Momentarily, on a British website called Thinking Twat Shirts, I thought I’d found a defense for Bob from his detractors. The site said, “‘Twat’ is in fact an old English word meaning ‘one who likes to share their thoughts’. In medieval villages to be regarded as a ‘twat’ was something positive. It was the twats who voiced their thoughts and were generous in allowing other people into their world of ideas and opinions. Twitter is of course a modern medium for twats…”
At “Twitter,” I realized that whoever wrote this was pulling my leg.
Finally, as I was about to forsake the task of saving Bob FitzSimmonds’ ravaged reputation, I found it — proof that Bob was right all along! — in the Dictionary of English Etymology, Volume 3 by Hensleigh Wedgewood.
Quoth Prof. Wedgwood: “… Twattle. Betwattled, perplexed, confused, stupefied. The radical element twat corresponds to G[erman] zotte, signifying a bush of hair, whence zotteln, to entangle; den verzottelten bart…”

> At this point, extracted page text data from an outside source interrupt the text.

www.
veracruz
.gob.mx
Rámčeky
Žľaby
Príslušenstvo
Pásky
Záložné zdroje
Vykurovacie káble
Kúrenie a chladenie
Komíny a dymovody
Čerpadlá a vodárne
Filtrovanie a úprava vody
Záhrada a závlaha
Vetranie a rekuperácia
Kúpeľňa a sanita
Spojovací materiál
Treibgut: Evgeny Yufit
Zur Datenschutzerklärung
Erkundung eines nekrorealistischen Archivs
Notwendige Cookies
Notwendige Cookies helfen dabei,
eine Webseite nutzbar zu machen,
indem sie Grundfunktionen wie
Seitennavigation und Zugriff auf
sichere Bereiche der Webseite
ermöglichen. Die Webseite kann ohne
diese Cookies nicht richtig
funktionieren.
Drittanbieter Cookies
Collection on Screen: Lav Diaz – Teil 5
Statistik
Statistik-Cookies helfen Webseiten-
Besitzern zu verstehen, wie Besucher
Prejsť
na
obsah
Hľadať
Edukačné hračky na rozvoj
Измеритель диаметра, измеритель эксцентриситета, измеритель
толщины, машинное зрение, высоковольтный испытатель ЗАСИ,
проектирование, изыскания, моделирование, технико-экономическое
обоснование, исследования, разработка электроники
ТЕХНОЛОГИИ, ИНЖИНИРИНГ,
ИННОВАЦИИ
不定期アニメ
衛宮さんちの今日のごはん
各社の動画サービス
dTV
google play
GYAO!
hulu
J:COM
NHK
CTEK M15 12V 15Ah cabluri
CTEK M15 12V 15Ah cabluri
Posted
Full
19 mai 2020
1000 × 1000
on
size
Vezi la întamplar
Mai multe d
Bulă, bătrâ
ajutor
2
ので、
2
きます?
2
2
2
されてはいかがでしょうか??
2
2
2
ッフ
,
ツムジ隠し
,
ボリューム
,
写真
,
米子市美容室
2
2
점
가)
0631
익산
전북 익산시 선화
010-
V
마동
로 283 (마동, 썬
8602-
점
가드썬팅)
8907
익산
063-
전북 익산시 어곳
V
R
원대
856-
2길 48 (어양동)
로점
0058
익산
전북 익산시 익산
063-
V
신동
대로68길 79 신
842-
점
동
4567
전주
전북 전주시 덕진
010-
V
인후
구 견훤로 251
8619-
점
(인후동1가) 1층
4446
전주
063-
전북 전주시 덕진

There, y’see? Rather than demanding Bob’s ouster, the impetuous media owe him a debt of gratitude. He enriched our vocabulary, made us all think (if only for one guilty moment) about naked women, and, best of all, betwattled the know-it-alls of the punditocracy with a lexical/anatomical conundrum that left all of us — guys and gals alike — feeling a little… well, pussy-whipped.